GTAA thesaurus: Gemeenschappelijke Thesaurus Audiovisuele Archieven – Common Thesaurus for Audiovisual Archives

General characteristics (size, coverage) of the vocabulary

The GTAA thesaurus is the primary source for vocabulary used in the Netherlands Institute for Sound and Vision (the Dutch national public Audiovisual and radio archives) documentation process. It covers a wide range of topics, as it is meant to describe anything that can be broadcasted on TV or radio.

It contains approximately 160.000 terms. The GTAA terms are divided in 6 disjoint facets: Keywords (3800 preferred terms), Locations (14.000), Person Names (97.000), Organization-Group-Other Names (27.000), Maker Names (18.000) and Genres (113 terms)

Language(s) in which the vocabulary is provided

The GTAA is in Dutch.

Vocabulary extract

The vocabulary is shown to the user in the interface of the Web Browser described in the Application section, the extract below shows the constructs around a Term:

Preferred Term: ambachten (crafts)
Related terms: 
ondernemingen (ventures)
beroepen (professions)
artistieke beroepen (artistic professions)
Broader Term: beroepen (professions)
Narrower terms: 
boekbinders (bookbinders)
bouwvakkers (building workers)
glasblazers (glassblowers)
...
Scope Note: niet voor afzonderlijke ambachten maar alleen als verzamelbegrip, bijv. voor (markten van) oude ambachten (not for specific crafts, only in general meaning, e.g. (markets of) old crafts)
Categories:  
05 economie (economy)
09 techniek (technique)

some terms also have a UF (Use For) relationship to non preferred terms:

affiches (posters)
Use for: 
aanplakbiljetten
posters

Structure explanation

The thesaurus mainly uses constructs as presented in the ISO 2788 standard and commonly used in companies or institutions: amongst others, Broader Term, Narrower Term, Related Term, Scope Notes.

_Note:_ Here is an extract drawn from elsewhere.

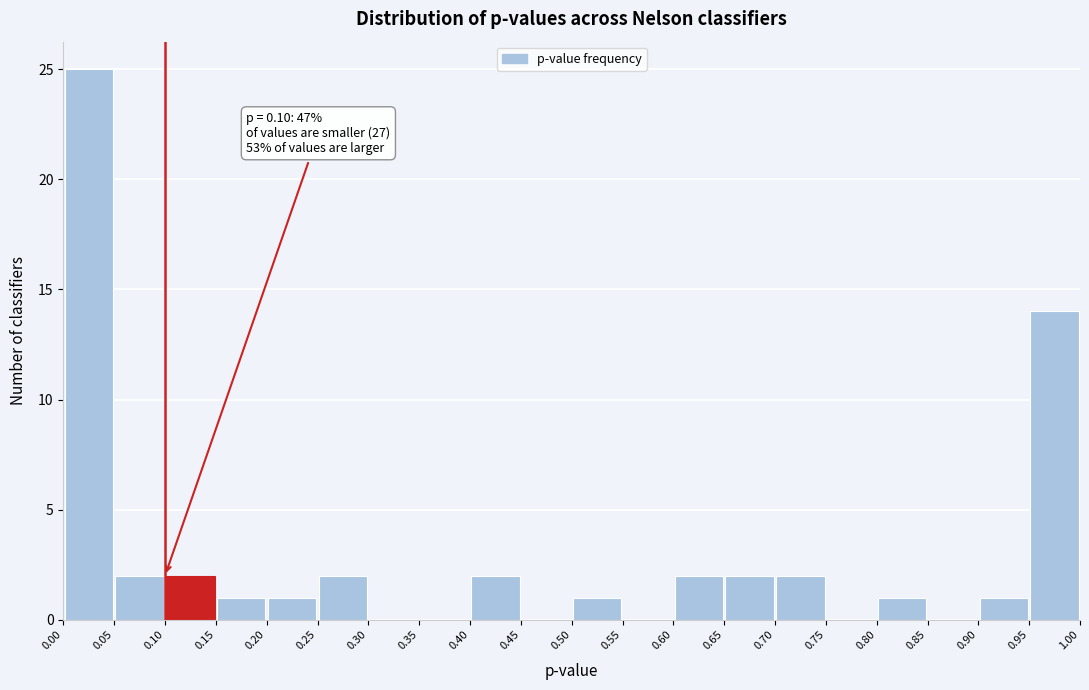

Over which range of the x-axis is the bar tallest?

0.00 to 0.05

Terms from all facets of the GTAA may have Related Terms, Use/Use for and Scope Notes, but only Keywords and Genres can also have a Broader Term/Narrower Term relations, organizing them into a set of hierarchies.

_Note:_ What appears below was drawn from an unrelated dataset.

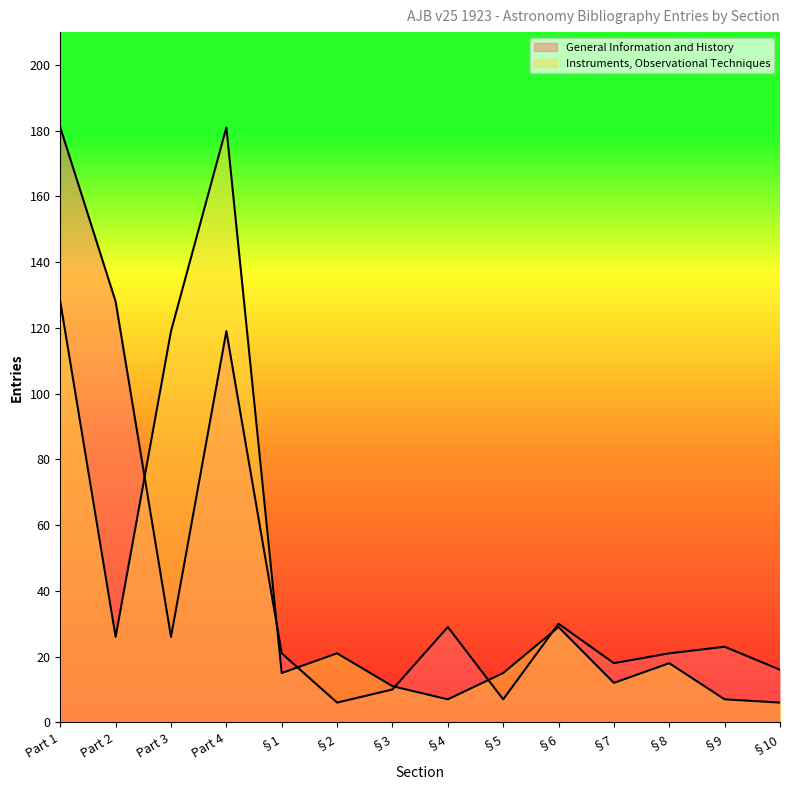

Does the chart display data point markers on the line(s)?

No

Additionally, Keywords terms are thematically classified in 88 subcategories of 16 top Categories. Although the data model that is used for the thesaurus allows links between terms across facets, no instances of these links currently exist.

Machine-readable representation of the vocabulary

The thesaurus can be accessed via the Web Browser presented in the previous section, at the URL: http://ems01.mpi.nl:8080/GTAABrowser/

Software applications used to create and/or maintain the vocabulary, features lacking for the case

There is a module used at Sound and Vision to edit and update manually the thesaurus, internally. currently this module lacks features like generating unique identifiers for Preferred terms, checking the consistency so that hierarchical or associative relationships only occur between Preferred terms, making a Concept-based view of the thesaurus instead of a term-based one.

Standards and guidelines considered during the design and construction of the vocabulary

The design of the thesaurus and its datamodel was partly based on the ISO 2788 recommendation. However, there are constructs that are not mentionned there, like the classification of keywords into Categories and cross facet links.

Management of changes

A commitee of expert decides for the relevant updates to do to the thesaurus and publishes updated versions, which are uploaded in the documentalist's daily system (called iMMiX). We will access this update in the form of an XML export in our project, and convert it to SKOS. For the moment, we only access the Word export of the thesaurus' latest version.

Additional references

Mark van Assem, Veronique Malaisé, Alistair Miles and Guus Schreiber.(2006). A method to convert thesauri to SKOS. In Proc. Third European Semantic Web Conference (ESWC'06), Budvar, Montenegro, June 2006.

Brugman, H., Malaisé, V., Gazendam, L. (2006). A Web Based General Thesaurus Browser to Support Indexing of Television and Radio Programs. In Proceedings of the 5th international conference on Language Resources and Evaluation (LREC 2006). 24-26 May 2006, Genoa, Italy.